Inedible or rarely eaten parts of the garlic plant include the “skin” covering each clove and root cluster. The papery, protective layers of “skin” over various parts of the plant are generally discarded during preparation for most culinary uses, though in Korea immature whole heads are sometimes prepared with the tender skins intact. The root cluster attached to the basal plate of the bulb is the only part not typically considered palatable in any form. An alternative is to cut the top off the bulb, coat the cloves by dribbling olive oil (or other oil-based seasoning) over them, and roast them in an oven. Garlic softens and can be extracted from the cloves by squeezing the (root) end of the bulb, or individually by squeezing one end of the clove.
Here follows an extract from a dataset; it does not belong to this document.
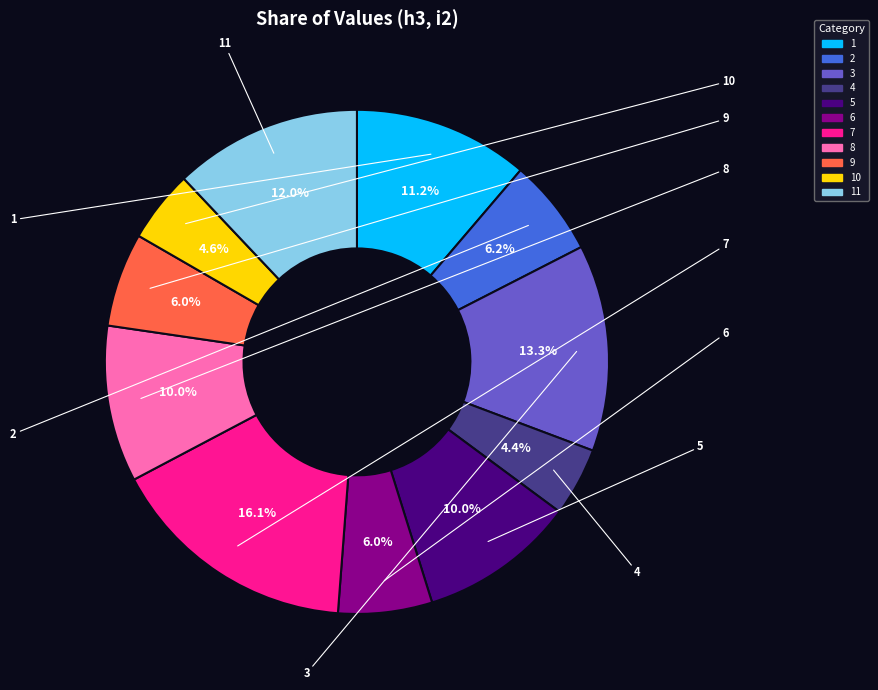

Is there a majority slice in this chart?

No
In Korea, heads of garlic are heated over the course of several weeks; the resulting product, called black garlic, is sweet and syrupy, and is exported to the United States, United Kingdom, and Australia.
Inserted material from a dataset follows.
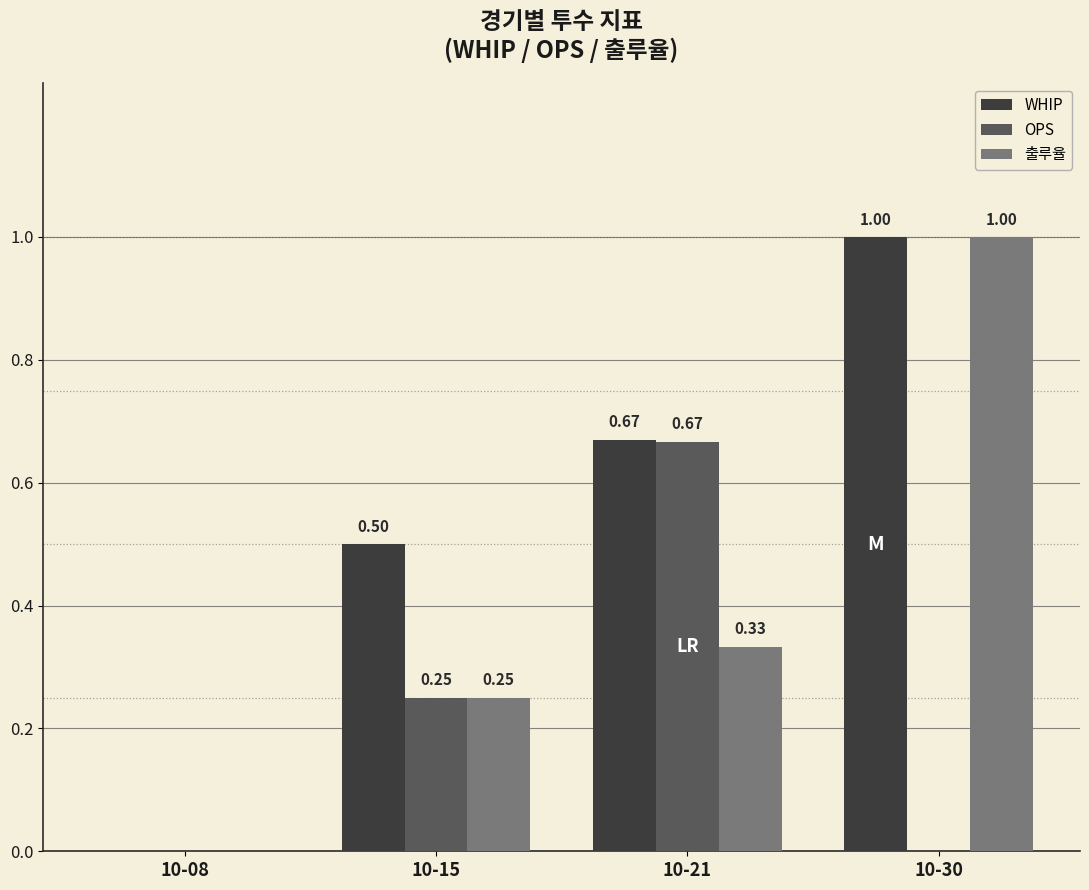

At which category is the sum across all series the highest?

10-30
Garlic may be applied to different kinds of bread, usually in a medium of butter or oil, to create a variety of classic dishes, such as garlic bread, garlic toast, bruschetta, crostini, and canapé. The flavor varies in intensity and aroma with the different cooking methods. It is often paired with onion, tomato, or ginger.

Immature scapes are tender and edible. They are also known as “garlic spears”, “stems”, or “tops”. Scapes generally have a milder taste than the cloves. They are often used in stir frying or braised like asparagus. Garlic leaves are a popular vegetable in many parts of Asia. The leaves are cut, cleaned, and then stir-fried with eggs, meat, or vegetables.

Garlic powder has a different taste from fresh garlic. If used as a substitute for fresh garlic, 1/8 teaspoon of garlic powder is approximate to one clove of garlic.